Retail outlets, including NNPCL stations, have responded by hiking pump prices, with some in the North-West selling at N1,013 per litre and others reaching N1,200. The increases mark the third spike in a week, exacerbating burdens on consumers already grappling with inflation. Brent crude hovered around $85 to $91 per barrel last week, but attacks on Iranian refineries and disruptions in the Strait of Hormuz—handling 20% of global oil—have fueled fears of further escalation. Major producers are cutting output as storage fills, prompting G7 discussions on joint reserve releases.
The refinery claims to have absorbed 20% of the cost surge to soften the impact, but 80% is passed to marketers and end-users. Officials warn that while enhanced NNPCL supply may stabilize operations, immediate price relief for consumers is unlikely given persistent global tensions.
The Issues
The price hikes underscore Nigeria’s reliance on imported crude despite being Africa’s top oil producer, highlighting upstream production shortfalls and regulatory gaps under the Petroleum Industry Act (PIA). Domestic refiners face premiums on local crude, compounding forex pressures and exposing the economy to external shocks like the ongoing Iran conflict.
What’s Being Said
“The high crude cost is compounded by the fact that Nigeria upstream producers have failed to supply crude oil to the refinery as required under the PIA, forcing us to source a substantial portion through international traders who charge an additional premium,” said a Dangote Refinery spokesperson.

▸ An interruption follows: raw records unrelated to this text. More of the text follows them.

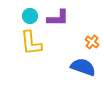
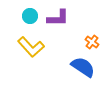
yellow L-shape: moved 4 px down; rotated 36 degrees counterclockwise
blue semicircle: rotated 15 degrees clockwise
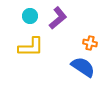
purple L-shape: rotated 40 degrees counterclockwise
orange cross: moved 2 px left, 1 px down; rotated 24 degrees counterclockwise
yellow L-shape: rotated 48 degrees counterclockwise
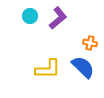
yellow L-shape: moved 17 px right, 22 px down
blue semicircle: rotated 10 degrees clockwise
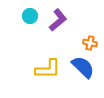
purple L-shape: moved 2 px down
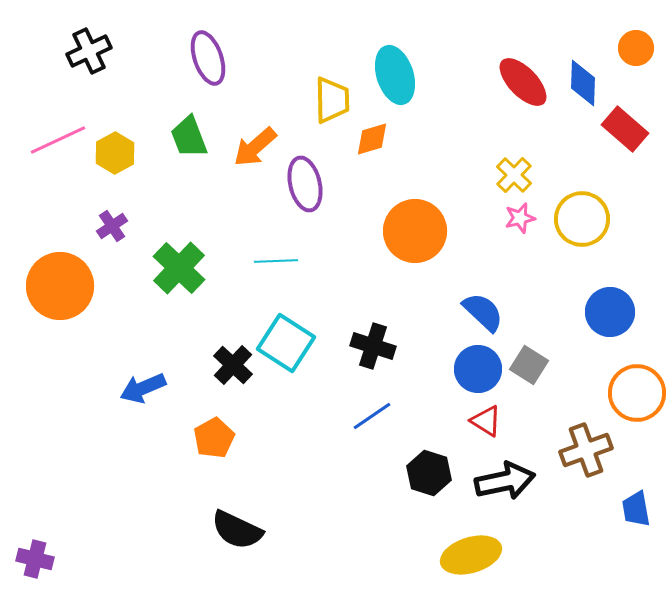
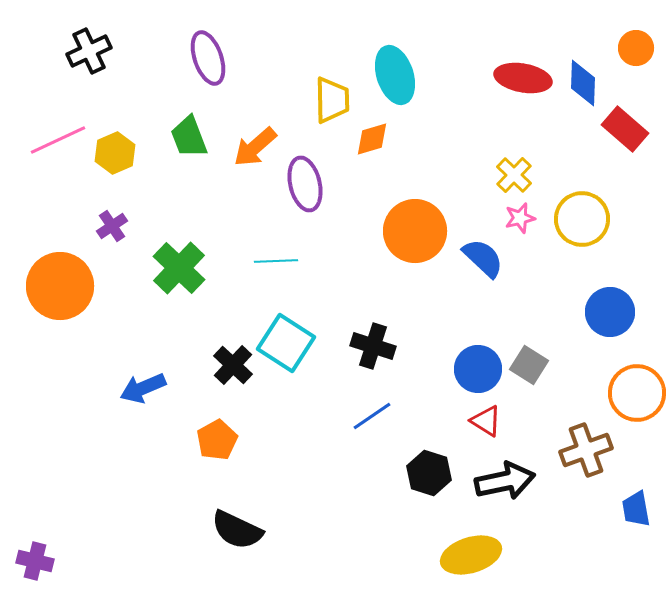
red ellipse at (523, 82): moved 4 px up; rotated 36 degrees counterclockwise
yellow hexagon at (115, 153): rotated 6 degrees clockwise
blue semicircle at (483, 312): moved 54 px up
orange pentagon at (214, 438): moved 3 px right, 2 px down
purple cross at (35, 559): moved 2 px down
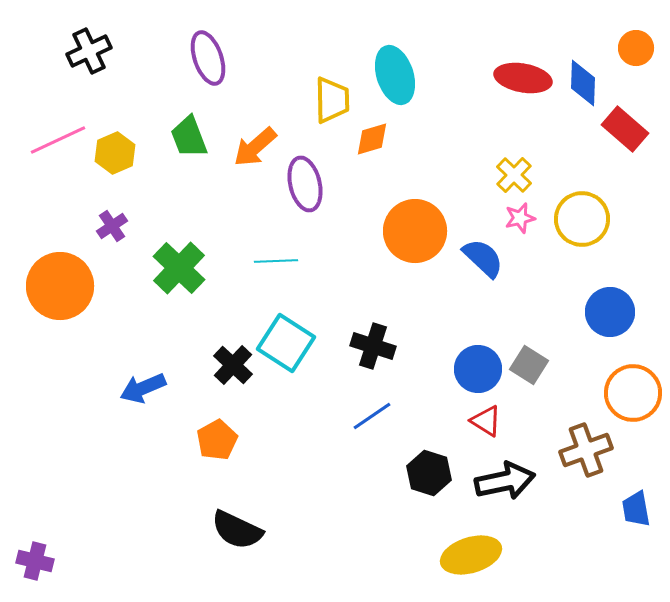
orange circle at (637, 393): moved 4 px left
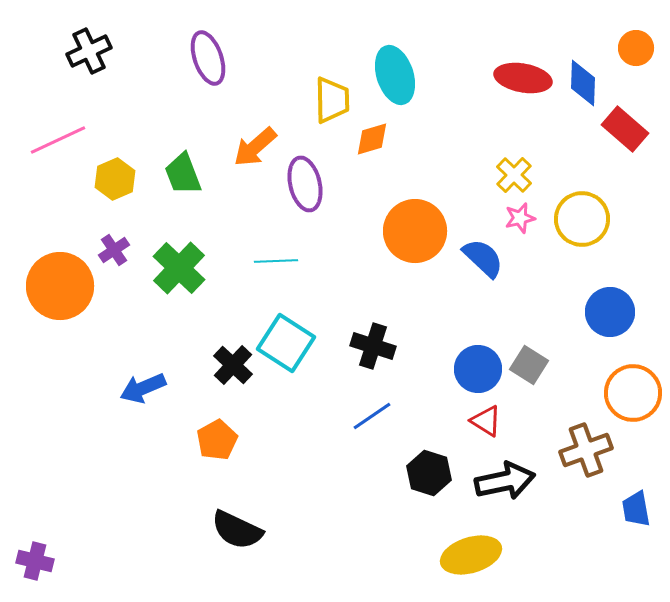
green trapezoid at (189, 137): moved 6 px left, 37 px down
yellow hexagon at (115, 153): moved 26 px down
purple cross at (112, 226): moved 2 px right, 24 px down
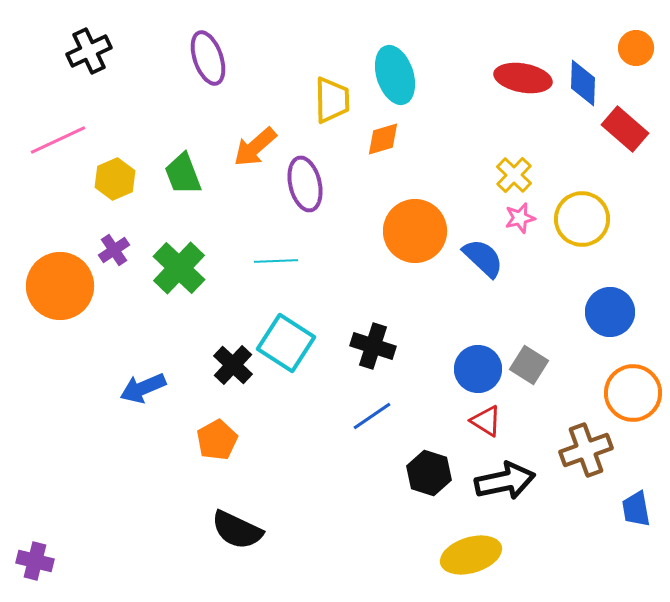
orange diamond at (372, 139): moved 11 px right
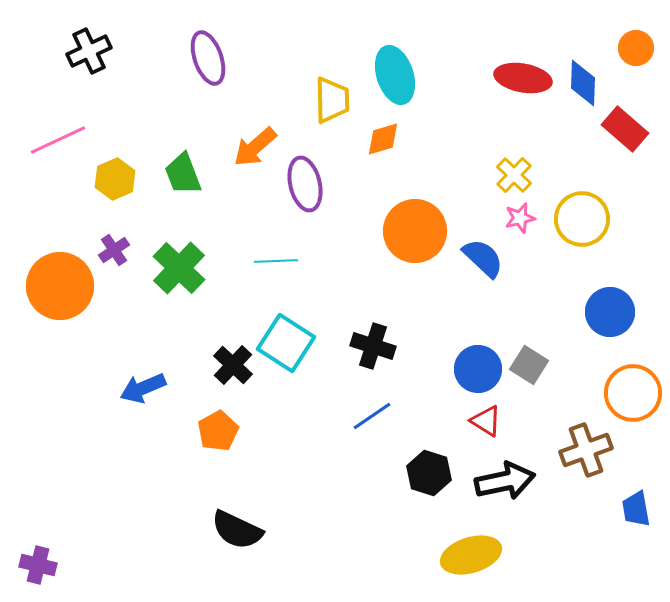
orange pentagon at (217, 440): moved 1 px right, 9 px up
purple cross at (35, 561): moved 3 px right, 4 px down
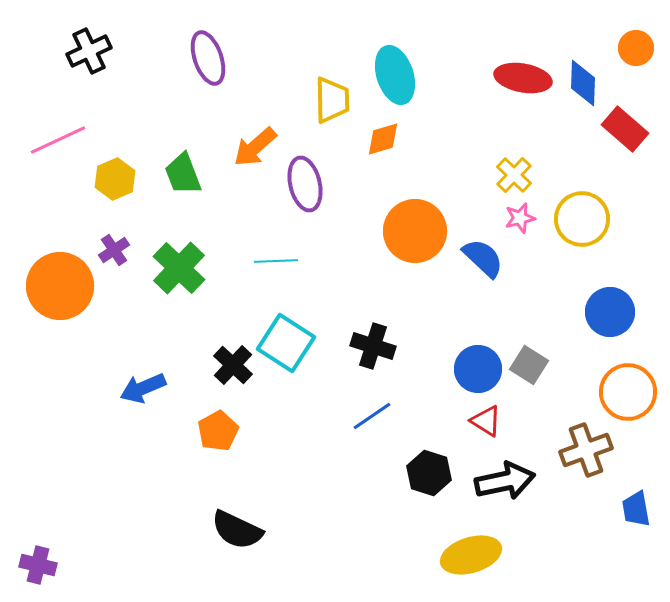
orange circle at (633, 393): moved 5 px left, 1 px up
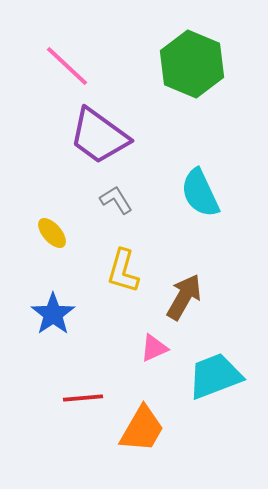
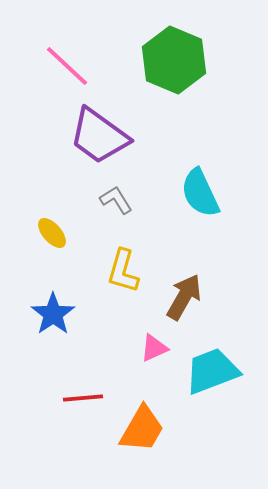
green hexagon: moved 18 px left, 4 px up
cyan trapezoid: moved 3 px left, 5 px up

“Leveraging our global crude trading network, we are sourcing third-party crude for the refinery at prices that are competitive with prevailing international market rates,” noted a senior NNPCL official.
What’s Next
- G7 finance ministers to discuss potential joint oil reserve releases on March 11, which could ease global prices.
- Dangote Refinery’s next crude import schedules expected by mid-March, potentially stabilizing domestic PMS supply.
- NNPCL’s Monetary Policy Committee meeting on March 20-21 to assess forex impacts on fuel pricing.
The Bottom Line:
Nigeria’s fuel market remains vulnerable to international volatility, but NNPCL’s third-party crude strategy could enhance refinery output and reduce import dependence—provided upstream reforms accelerate to meet PIA mandates.